WHAT YOU HAVE TO DO: Rewrite the lines of all the items below as a JSON list of strings, with one string per line. Omit blank lines and leave the pictures out of the answer.

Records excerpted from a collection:

****************************************

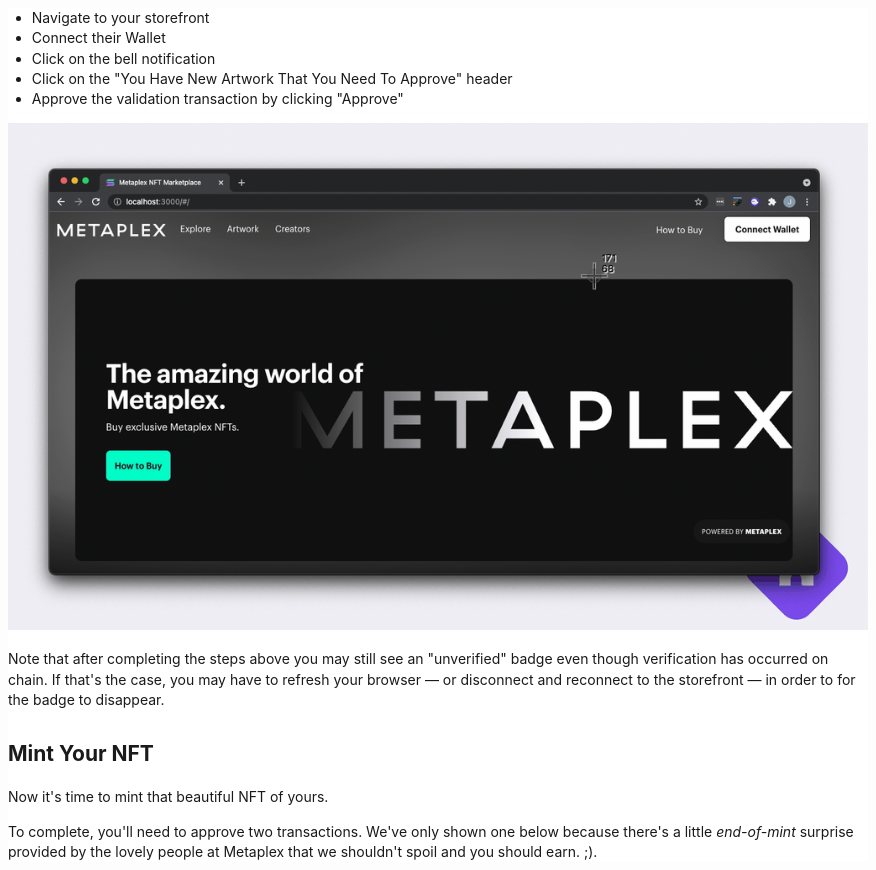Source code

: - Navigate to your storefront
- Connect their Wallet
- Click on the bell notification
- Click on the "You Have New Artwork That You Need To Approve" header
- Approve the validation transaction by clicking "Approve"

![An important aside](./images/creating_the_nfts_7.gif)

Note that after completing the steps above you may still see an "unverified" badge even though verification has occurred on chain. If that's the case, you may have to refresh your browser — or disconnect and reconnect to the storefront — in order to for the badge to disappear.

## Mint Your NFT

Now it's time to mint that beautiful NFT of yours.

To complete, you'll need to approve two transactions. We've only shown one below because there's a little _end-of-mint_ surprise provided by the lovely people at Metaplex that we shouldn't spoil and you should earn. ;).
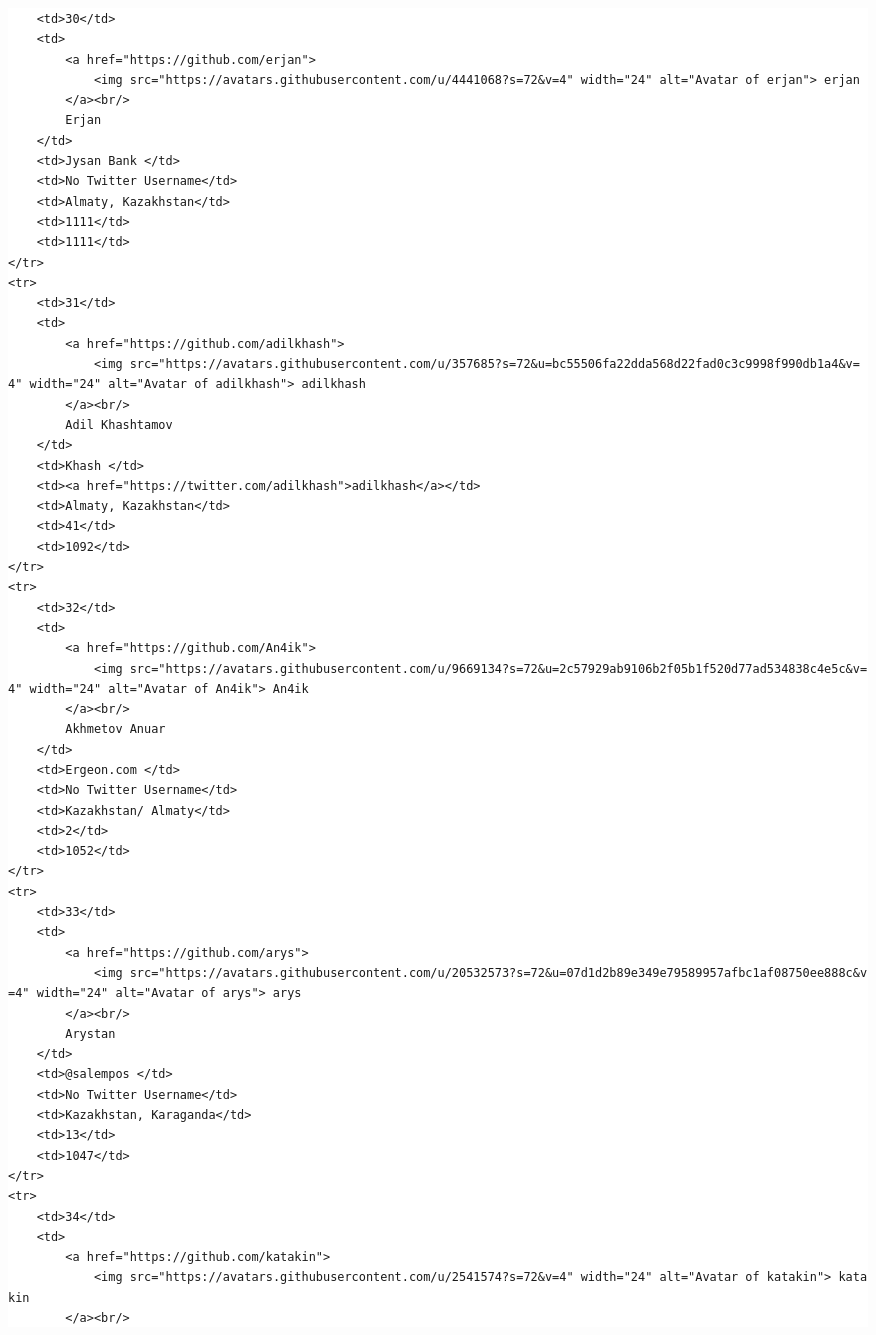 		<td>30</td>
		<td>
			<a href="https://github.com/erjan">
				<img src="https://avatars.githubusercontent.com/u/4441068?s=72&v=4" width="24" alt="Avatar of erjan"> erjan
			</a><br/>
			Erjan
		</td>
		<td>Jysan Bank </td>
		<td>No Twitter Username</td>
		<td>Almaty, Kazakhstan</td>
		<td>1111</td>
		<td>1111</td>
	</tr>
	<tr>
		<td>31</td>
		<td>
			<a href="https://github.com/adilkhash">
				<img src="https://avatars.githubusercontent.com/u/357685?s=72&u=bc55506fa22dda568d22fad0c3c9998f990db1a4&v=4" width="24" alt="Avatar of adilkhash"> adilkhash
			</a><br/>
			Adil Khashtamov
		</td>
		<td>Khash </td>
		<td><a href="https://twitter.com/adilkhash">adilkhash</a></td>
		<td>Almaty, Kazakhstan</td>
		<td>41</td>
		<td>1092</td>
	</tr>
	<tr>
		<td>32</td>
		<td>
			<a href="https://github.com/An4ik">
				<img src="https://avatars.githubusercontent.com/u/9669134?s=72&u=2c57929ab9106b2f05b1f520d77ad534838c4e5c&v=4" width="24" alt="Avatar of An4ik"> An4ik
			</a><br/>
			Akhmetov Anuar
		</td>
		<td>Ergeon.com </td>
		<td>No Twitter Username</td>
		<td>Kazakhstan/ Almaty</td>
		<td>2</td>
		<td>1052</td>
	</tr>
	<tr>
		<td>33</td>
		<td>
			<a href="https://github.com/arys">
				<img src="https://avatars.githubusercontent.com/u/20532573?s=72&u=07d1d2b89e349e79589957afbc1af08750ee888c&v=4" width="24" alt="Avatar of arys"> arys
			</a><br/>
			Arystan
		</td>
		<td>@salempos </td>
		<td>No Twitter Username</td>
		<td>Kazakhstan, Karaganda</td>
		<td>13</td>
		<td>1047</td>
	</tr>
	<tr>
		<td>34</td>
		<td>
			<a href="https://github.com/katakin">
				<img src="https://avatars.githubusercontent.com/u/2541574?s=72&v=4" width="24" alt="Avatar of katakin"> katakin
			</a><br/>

****************************************

EXERCISE ANSWER:
[
  "Source code",
  ": - Navigate to your storefront",
  "- Connect their Wallet",
  "- Click on the bell notification",
  "- Click on the \"You Have New Artwork That You Need To Approve\" header",
  "- Approve the validation transaction by clicking \"Approve\"",
  "![An important aside](./images/creating_the_nfts_7.gif)",
  "Note that after completing the steps above you may still see an \"unverified\" badge even though verification has occurred on chain. If that's the case, you may have to refresh your browser — or disconnect and reconnect to the storefront — in order to for the badge to disappear.",
  "## Mint Your NFT",
  "Now it's time to mint that beautiful NFT of yours.",
  "To complete, you'll need to approve two transactions. We've only shown one below because there's a little _end-of-mint_ surprise provided by the lovely people at Metaplex that we shouldn't spoil and you should earn. ;).",
  " \t\t<td>30</td>",
  "\t\t<td>",
  "\t\t\t<a href=\"https://github.com/erjan\">",
  "\t\t\t\t<img src=\"https://avatars.githubusercontent.com/u/4441068?s=72&v=4\" width=\"24\" alt=\"Avatar of erjan\"> erjan",
  "\t\t\t</a><br/>",
  "\t\t\tErjan",
  "\t\t</td>",
  "\t\t<td>Jysan Bank </td>",
  "\t\t<td>No Twitter Username</td>",
  "\t\t<td>Almaty, Kazakhstan</td>",
  "\t\t<td>1111</td>",
  "\t\t<td>1111</td>",
  "\t</tr>",
  "\t<tr>",
  "\t\t<td>31</td>",
  "\t\t<td>",
  "\t\t\t<a href=\"https://github.com/adilkhash\">",
  "\t\t\t\t<img src=\"https://avatars.githubusercontent.com/u/357685?s=72&u=bc55506fa22dda568d22fad0c3c9998f990db1a4&v=4\" width=\"24\" alt=\"Avatar of adilkhash\"> adilkhash",
  "\t\t\t</a><br/>",
  "\t\t\tAdil Khashtamov",
  "\t\t</td>",
  "\t\t<td>Khash </td>",
  "\t\t<td><a href=\"https://twitter.com/adilkhash\">adilkhash</a></td>",
  "\t\t<td>Almaty, Kazakhstan</td>",
  "\t\t<td>41</td>",
  "\t\t<td>1092</td>",
  "\t</tr>",
  "\t<tr>",
  "\t\t<td>32</td>",
  "\t\t<td>",
  "\t\t\t<a href=\"https://github.com/An4ik\">",
  "\t\t\t\t<img src=\"https://avatars.githubusercontent.com/u/9669134?s=72&u=2c57929ab9106b2f05b1f520d77ad534838c4e5c&v=4\" width=\"24\" alt=\"Avatar of An4ik\"> An4ik",
  "\t\t\t</a><br/>",
  "\t\t\tAkhmetov Anuar",
  "\t\t</td>",
  "\t\t<td>Ergeon.com </td>",
  "\t\t<td>No Twitter Username</td>",
  "\t\t<td>Kazakhstan/ Almaty</td>",
  "\t\t<td>2</td>",
  "\t\t<td>1052</td>",
  "\t</tr>",
  "\t<tr>",
  "\t\t<td>33</td>",
  "\t\t<td>",
  "\t\t\t<a href=\"https://github.com/arys\">",
  "\t\t\t\t<img src=\"https://avatars.githubusercontent.com/u/20532573?s=72&u=07d1d2b89e349e79589957afbc1af08750ee888c&v=4\" width=\"24\" alt=\"Avatar of arys\"> arys",
  "\t\t\t</a><br/>",
  "\t\t\tArystan",
  "\t\t</td>",
  "\t\t<td>@salempos </td>",
  "\t\t<td>No Twitter Username</td>",
  "\t\t<td>Kazakhstan, Karaganda</td>",
  "\t\t<td>13</td>",
  "\t\t<td>1047</td>",
  "\t</tr>",
  "\t<tr>",
  "\t\t<td>34</td>",
  "\t\t<td>",
  "\t\t\t<a href=\"https://github.com/katakin\">",
  "\t\t\t\t<img src=\"https://avatars.githubusercontent.com/u/2541574?s=72&v=4\" width=\"24\" alt=\"Avatar of katakin\"> katakin",
  "\t\t\t</a><br/>"
]